Go to the line below that has "left shoulder: (780, 403)", print it and each line after it exactly, and stop after the line that has "neck: (117, 62)"; leave out pictures.
BEGIN
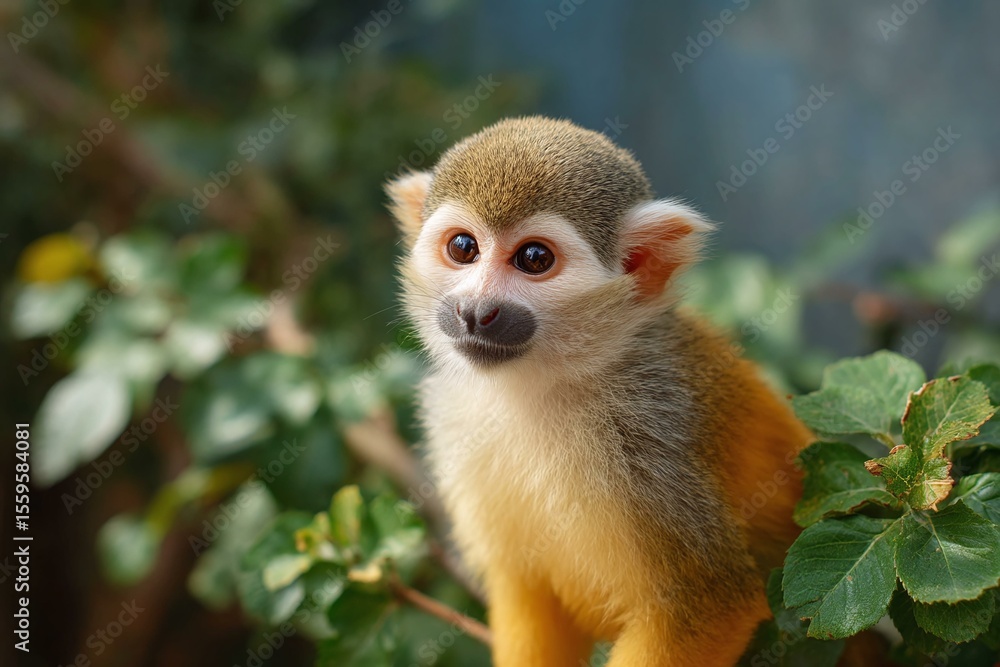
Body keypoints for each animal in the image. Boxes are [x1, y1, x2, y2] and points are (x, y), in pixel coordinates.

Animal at [387, 116, 812, 666]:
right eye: (463, 248)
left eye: (534, 258)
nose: (475, 311)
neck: (546, 385)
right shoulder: (456, 421)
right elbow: (526, 590)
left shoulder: (647, 446)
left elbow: (710, 606)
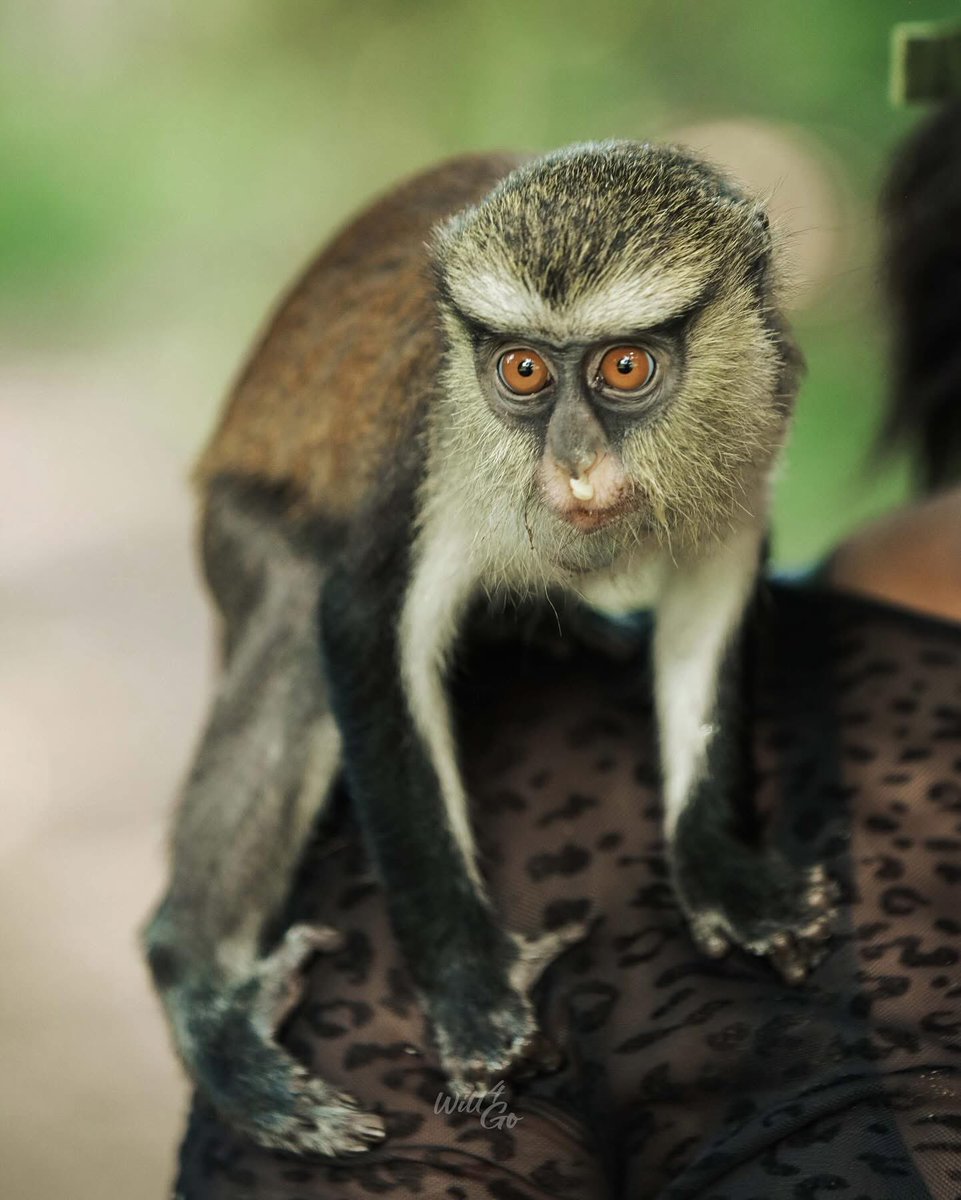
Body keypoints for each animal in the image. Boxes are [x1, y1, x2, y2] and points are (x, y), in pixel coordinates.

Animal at [143, 141, 836, 1158]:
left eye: (623, 365)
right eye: (521, 371)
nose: (574, 460)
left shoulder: (760, 417)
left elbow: (712, 592)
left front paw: (723, 872)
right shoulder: (423, 447)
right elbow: (357, 624)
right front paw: (471, 992)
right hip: (241, 526)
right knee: (295, 628)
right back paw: (203, 990)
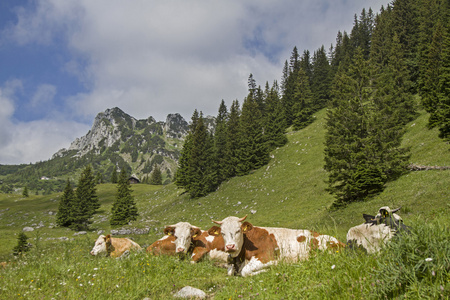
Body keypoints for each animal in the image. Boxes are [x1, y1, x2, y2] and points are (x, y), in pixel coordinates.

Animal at [211, 216, 344, 276]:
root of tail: (340, 242)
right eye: (222, 233)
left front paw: (268, 269)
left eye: (238, 230)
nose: (230, 246)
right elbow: (230, 271)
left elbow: (245, 271)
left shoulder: (267, 258)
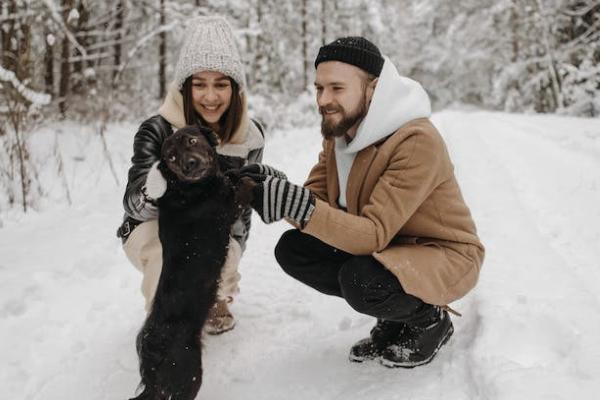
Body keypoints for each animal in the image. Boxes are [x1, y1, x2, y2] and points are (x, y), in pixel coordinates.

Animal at [129, 125, 253, 400]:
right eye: (171, 157)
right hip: (188, 374)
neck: (187, 189)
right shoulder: (228, 206)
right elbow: (241, 184)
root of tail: (151, 347)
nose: (189, 164)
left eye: (192, 140)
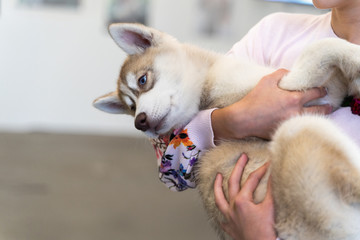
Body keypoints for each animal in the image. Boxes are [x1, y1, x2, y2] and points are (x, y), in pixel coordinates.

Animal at [93, 23, 360, 240]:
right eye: (131, 108)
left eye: (142, 80)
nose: (139, 122)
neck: (206, 85)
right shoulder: (299, 89)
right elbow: (320, 47)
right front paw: (355, 58)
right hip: (298, 128)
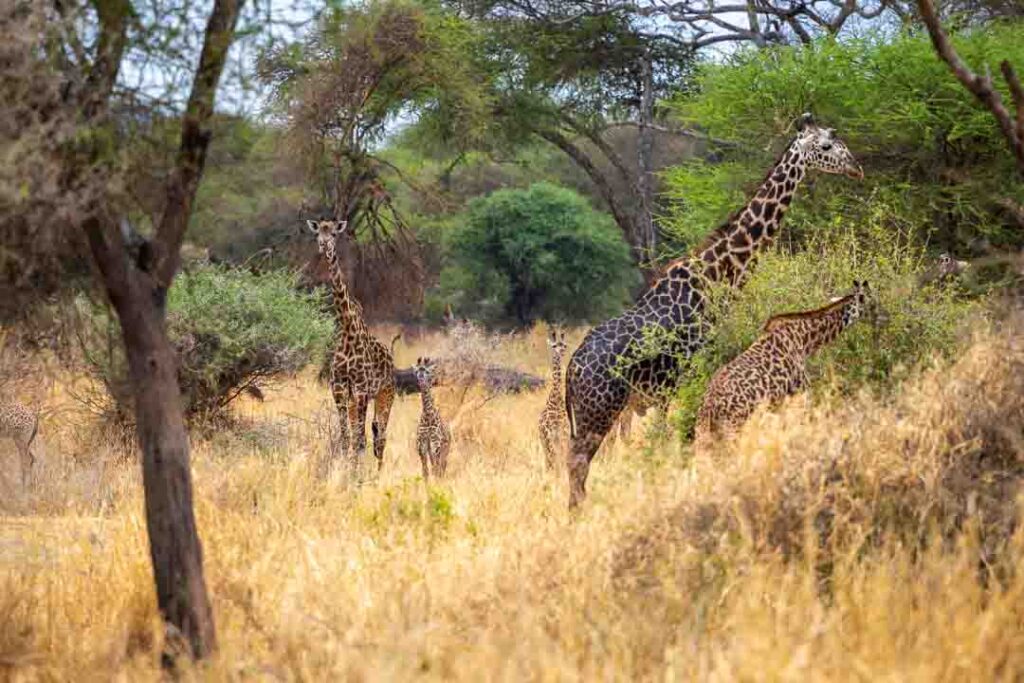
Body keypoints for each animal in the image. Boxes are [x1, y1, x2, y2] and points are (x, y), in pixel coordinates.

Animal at [307, 219, 395, 472]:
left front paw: (356, 473)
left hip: (386, 394)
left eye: (334, 234)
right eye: (317, 233)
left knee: (380, 436)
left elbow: (359, 438)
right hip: (356, 399)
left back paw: (377, 473)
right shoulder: (339, 388)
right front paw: (346, 469)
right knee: (368, 435)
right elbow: (347, 437)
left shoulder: (362, 389)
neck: (347, 329)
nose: (323, 246)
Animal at [694, 281, 880, 454]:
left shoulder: (780, 403)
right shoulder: (801, 392)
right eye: (873, 303)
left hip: (705, 433)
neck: (805, 338)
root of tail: (710, 406)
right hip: (734, 430)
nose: (883, 318)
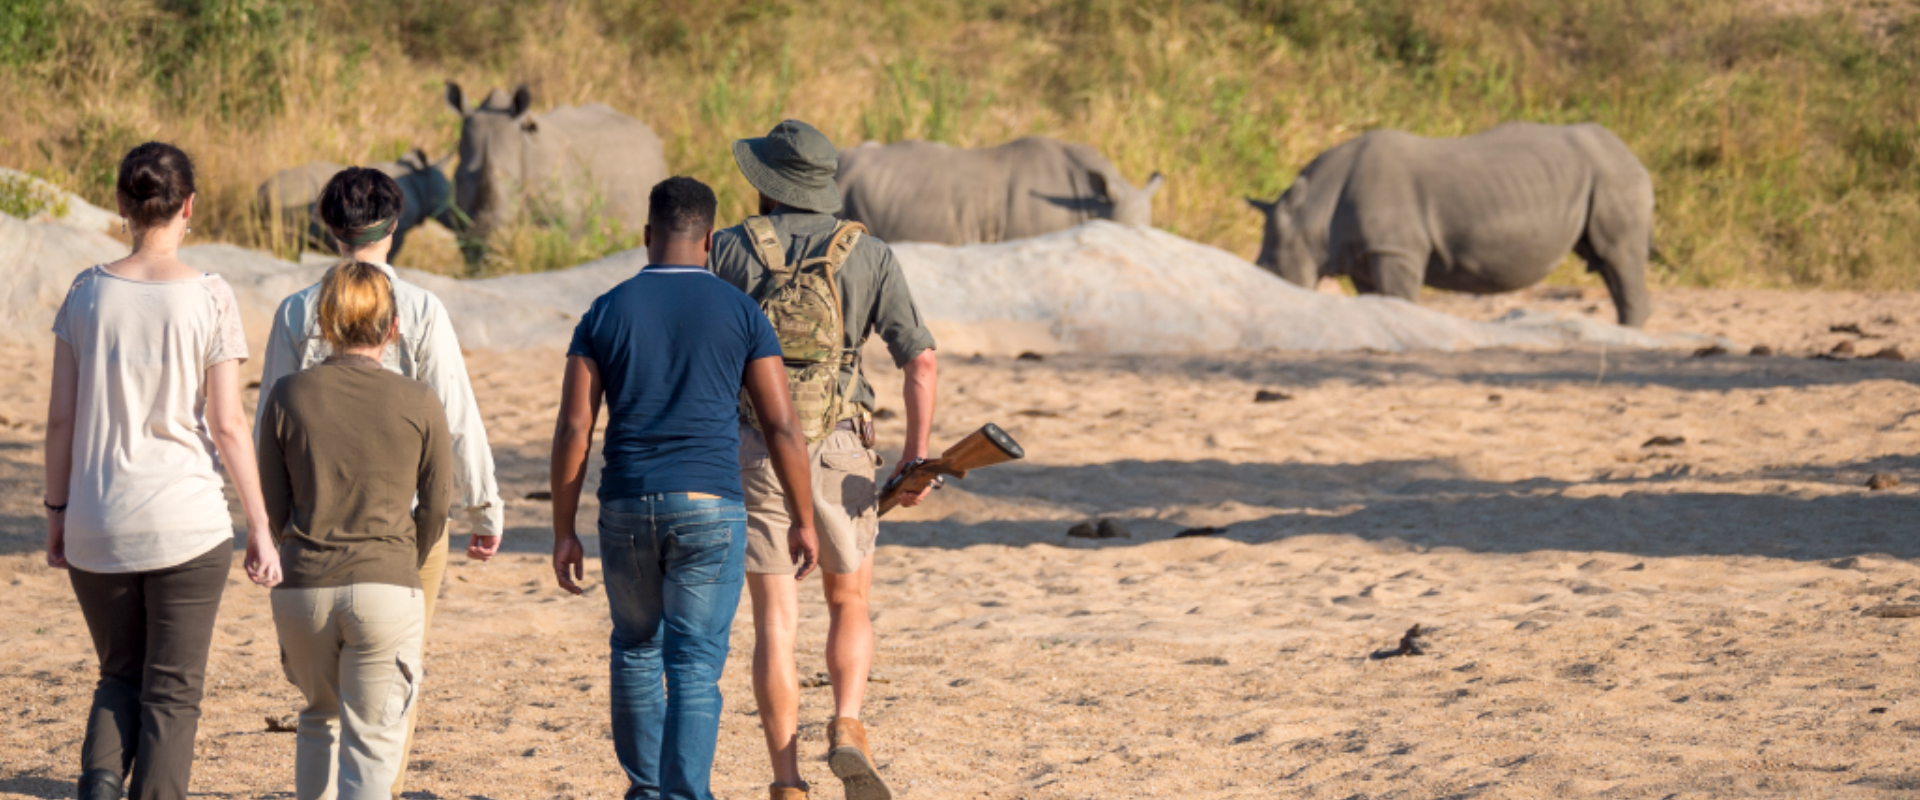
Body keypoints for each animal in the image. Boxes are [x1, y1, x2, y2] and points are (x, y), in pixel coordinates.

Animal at [1244, 120, 1651, 324]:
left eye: (1271, 266)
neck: (1314, 208)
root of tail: (1635, 157)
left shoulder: (1396, 250)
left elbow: (1400, 298)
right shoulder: (1364, 254)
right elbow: (1377, 301)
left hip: (1616, 177)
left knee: (1619, 255)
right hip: (1603, 176)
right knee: (1606, 262)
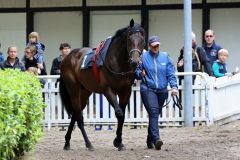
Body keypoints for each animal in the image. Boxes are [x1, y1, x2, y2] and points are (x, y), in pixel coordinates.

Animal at [59, 19, 144, 151]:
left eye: (142, 39)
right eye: (129, 39)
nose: (135, 62)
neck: (117, 62)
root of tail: (66, 58)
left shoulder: (126, 91)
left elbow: (122, 116)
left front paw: (119, 142)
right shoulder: (108, 90)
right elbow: (119, 113)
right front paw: (118, 141)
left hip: (85, 91)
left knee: (75, 114)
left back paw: (67, 142)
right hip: (74, 89)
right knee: (79, 116)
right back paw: (88, 143)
END
Exercise result:
left shoulder: (780, 403)
right shoulder: (801, 392)
right eye: (873, 303)
left hip: (705, 433)
neck: (805, 338)
root of tail: (710, 406)
right hip: (734, 430)
nose: (883, 318)
Body keypoints for each animal in the image. Boxes are [x1, y1, x2, y2] and points are (x, y), in pixel coordinates.

Animal at [1244, 120, 1651, 324]:
left eye: (1271, 266)
neck: (1314, 208)
root of tail: (1635, 157)
left shoulder: (1396, 250)
left elbow: (1400, 298)
right shoulder: (1364, 254)
right elbow: (1377, 301)
left hip: (1616, 177)
left knee: (1619, 255)
right hip: (1603, 176)
right knee: (1606, 262)
Body keypoints for each animal in the image. Boxes are [x1, y1, x2, y2] and points are (x, y), in pixel coordinates.

Animal at [59, 19, 144, 151]:
left eye: (142, 39)
right eye: (129, 39)
nose: (135, 62)
neck: (117, 62)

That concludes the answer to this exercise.